A whale-watching boat in British Columbia capsized Sunday, killing at least five, and baffling investigators who said seas were calm when the accident occurred.
The 65-foot Leviathan II, which had 27 people aboard, sank off Vancouver Island just north of Seattle, according to news reports.
Officials have not commented on the cause of the crash, according to the Associated Press, but one of the fishermen first on the scene said a survivor reported that a sudden wave had capsized the boat.
The Transportation Safety Board of Canada said Tuesday that most of the passengers and crew were on the top deck on the port side, which would have raised the center of gravity and affected the stability of the boat.
The board also said sea conditions were such that a wave approached the boat from the starboard quarter. The vessel broached and then capsized.
Meanwhile, the British newspaper, The Telegraph, reports statements that the whale watching boat operators ‘dangerously exposed’ to bad weather.
The whale-watching boat that capsized off the coast of Vancouver Island, killing five Britons, was sailing in waters that were dangerously exposed to incoming bad weather, local rescuers have told the Telegraph.

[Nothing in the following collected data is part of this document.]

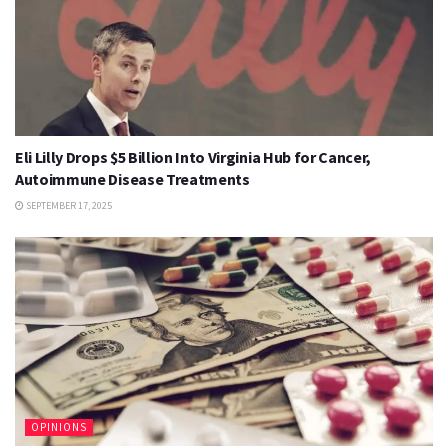
Eli Lilly Drops $5 Billion Into Virginia Hub for Cancer,
Autoimmune Disease Treatments
SEPTEMBER 17, 2025
OPINIONS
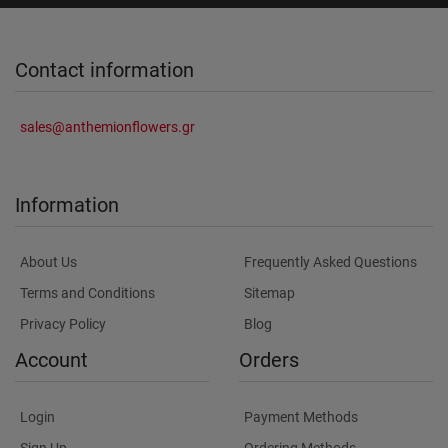
Contact information
sales@anthemionflowers.gr
Information
About Us
Frequently Asked Questions
Terms and Conditions
Sitemap
Privacy Policy
Blog
Account
Orders
Login
Payment Methods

Fishermen who were working in the area at the time of the accident – and who led the subsequent rescue mission – said they had chosen to avoid that stretch of water that day because they knew it was “too dangerous”.
“We stayed away from the reef because we knew the weather was going to blow up. The waves were bigger and the wind had picked up,” said Ken Brown, who, along with his boating partner, was the first to reach the sinking vessel.